Jesus came from that special tribe of Judah that was preserved through Daniel, Shadrack, Meshack, Abednigo and Esther. Jesus was the "fruit" of the "figs." I know it sounds kind of funny. But the tree wasn't bearing any fruit. The Jewish leaders did not recognize who he was and therefore kept the Jewish people from truly receiving their Messiah. Therefore, Jesus cursed it and said it would never bear fruit again.
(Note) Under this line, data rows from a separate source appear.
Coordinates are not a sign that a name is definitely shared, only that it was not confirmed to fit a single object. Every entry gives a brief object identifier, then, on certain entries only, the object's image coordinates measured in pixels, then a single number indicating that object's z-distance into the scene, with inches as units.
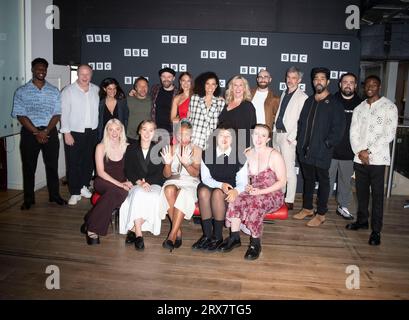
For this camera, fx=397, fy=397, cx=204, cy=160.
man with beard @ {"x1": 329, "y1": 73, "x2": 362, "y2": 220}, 175.2
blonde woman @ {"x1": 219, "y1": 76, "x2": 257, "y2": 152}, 159.9
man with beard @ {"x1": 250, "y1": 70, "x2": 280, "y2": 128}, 186.1
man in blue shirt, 182.7
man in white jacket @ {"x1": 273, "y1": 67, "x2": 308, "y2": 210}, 181.8
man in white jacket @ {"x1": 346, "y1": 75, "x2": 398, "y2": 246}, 151.6
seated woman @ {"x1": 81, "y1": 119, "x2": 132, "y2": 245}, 146.3
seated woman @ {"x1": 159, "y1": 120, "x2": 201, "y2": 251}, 143.6
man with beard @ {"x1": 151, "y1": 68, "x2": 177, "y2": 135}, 189.0
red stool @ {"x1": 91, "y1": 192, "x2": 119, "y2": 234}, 155.7
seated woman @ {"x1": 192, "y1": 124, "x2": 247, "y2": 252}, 141.5
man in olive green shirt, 191.2
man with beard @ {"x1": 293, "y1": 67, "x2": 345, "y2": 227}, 165.0
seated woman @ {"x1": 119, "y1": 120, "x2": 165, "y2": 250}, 144.5
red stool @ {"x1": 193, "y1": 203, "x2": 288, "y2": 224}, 147.7
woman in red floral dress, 139.8
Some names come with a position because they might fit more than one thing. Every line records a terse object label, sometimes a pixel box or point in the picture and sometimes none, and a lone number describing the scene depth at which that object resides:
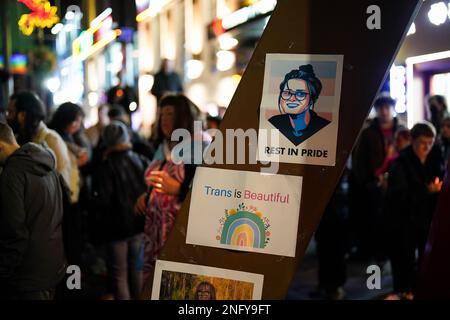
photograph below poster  2.86
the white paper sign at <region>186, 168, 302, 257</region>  2.80
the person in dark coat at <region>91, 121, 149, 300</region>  5.19
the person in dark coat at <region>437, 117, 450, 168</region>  5.62
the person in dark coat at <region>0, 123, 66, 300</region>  3.26
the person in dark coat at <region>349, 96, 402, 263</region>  6.62
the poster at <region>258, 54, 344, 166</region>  2.77
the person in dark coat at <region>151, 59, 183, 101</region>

If you look at a fig leaf, it's a pretty large leaf, when its on the vine. When we were in Jerusalem, Jeff pulled a fig leaf off of a tree in the Old City. It was bigger than my hand. I placed it carefully in my booklet so I could preserve it to take home. I was collecting rocks and leaves as souveniers. At the end of the day, I pulled my fig leaf out and to my surprise it had shrunk considerably. I've never seen anything like it. All of the water had evaporated from it and it was now half the size of my hand. Jesus called himself the "living water." After that fig leaf was disconnected from its life source it shrank. Jesus said that He is the vine and we are the branches and if we remain in him and him in us, we will bear much fruit, but apart from him we can do nothing. (John 15:5)

Now back to the symbol of the fig leaves that Adam and Eve used to cover their disobedience. Figs represent God's chosen people. The fact they covered themselves with that particular leaf even clues us in that God had a plan for man's redemption. That he was going send a plan of salvation through a special group of people that he would call his own. In Jesus' family tree, Zerubbabel was one of his great grandfathers and he was one of the first released from Babylon after being in captivity for 70 years. He was the first to begin rebuilding God's temple and saw it to completion. That line of people were protected because Jesus was going to be born through them.
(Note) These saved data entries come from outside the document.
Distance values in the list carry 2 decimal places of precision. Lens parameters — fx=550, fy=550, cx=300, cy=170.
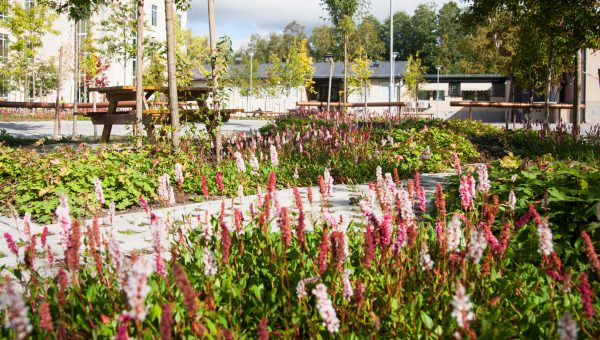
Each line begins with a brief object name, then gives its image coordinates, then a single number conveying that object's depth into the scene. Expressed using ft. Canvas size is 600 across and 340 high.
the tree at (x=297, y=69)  133.08
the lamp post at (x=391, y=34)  111.88
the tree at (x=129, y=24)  44.78
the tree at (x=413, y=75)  154.40
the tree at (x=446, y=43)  270.46
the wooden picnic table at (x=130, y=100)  29.16
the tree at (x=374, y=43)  184.81
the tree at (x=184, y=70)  29.70
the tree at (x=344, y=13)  80.38
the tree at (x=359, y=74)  102.27
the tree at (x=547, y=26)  38.75
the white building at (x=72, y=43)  146.82
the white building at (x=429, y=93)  144.77
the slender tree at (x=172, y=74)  25.18
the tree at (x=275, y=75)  156.25
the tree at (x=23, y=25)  82.79
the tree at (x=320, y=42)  261.24
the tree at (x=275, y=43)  288.71
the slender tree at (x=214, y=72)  26.58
God's Word is so amazing to me. The more I study and read, the more it comes to life and it truly is part of my spiritual nutrition. Figs are good source of vitamins, but also help rid the body of the waste that we eat. Jesus too is a good source of "life" for us. When we spend time with him daily. He died for us too so we could get rid of the waste in our lives, but also he also gives us what we need to live. Not only here on earth, but eternally as well. I know this may seem a little over thought, but God is very creative and I wouldn't put it past Him to draw this kind of picture for us.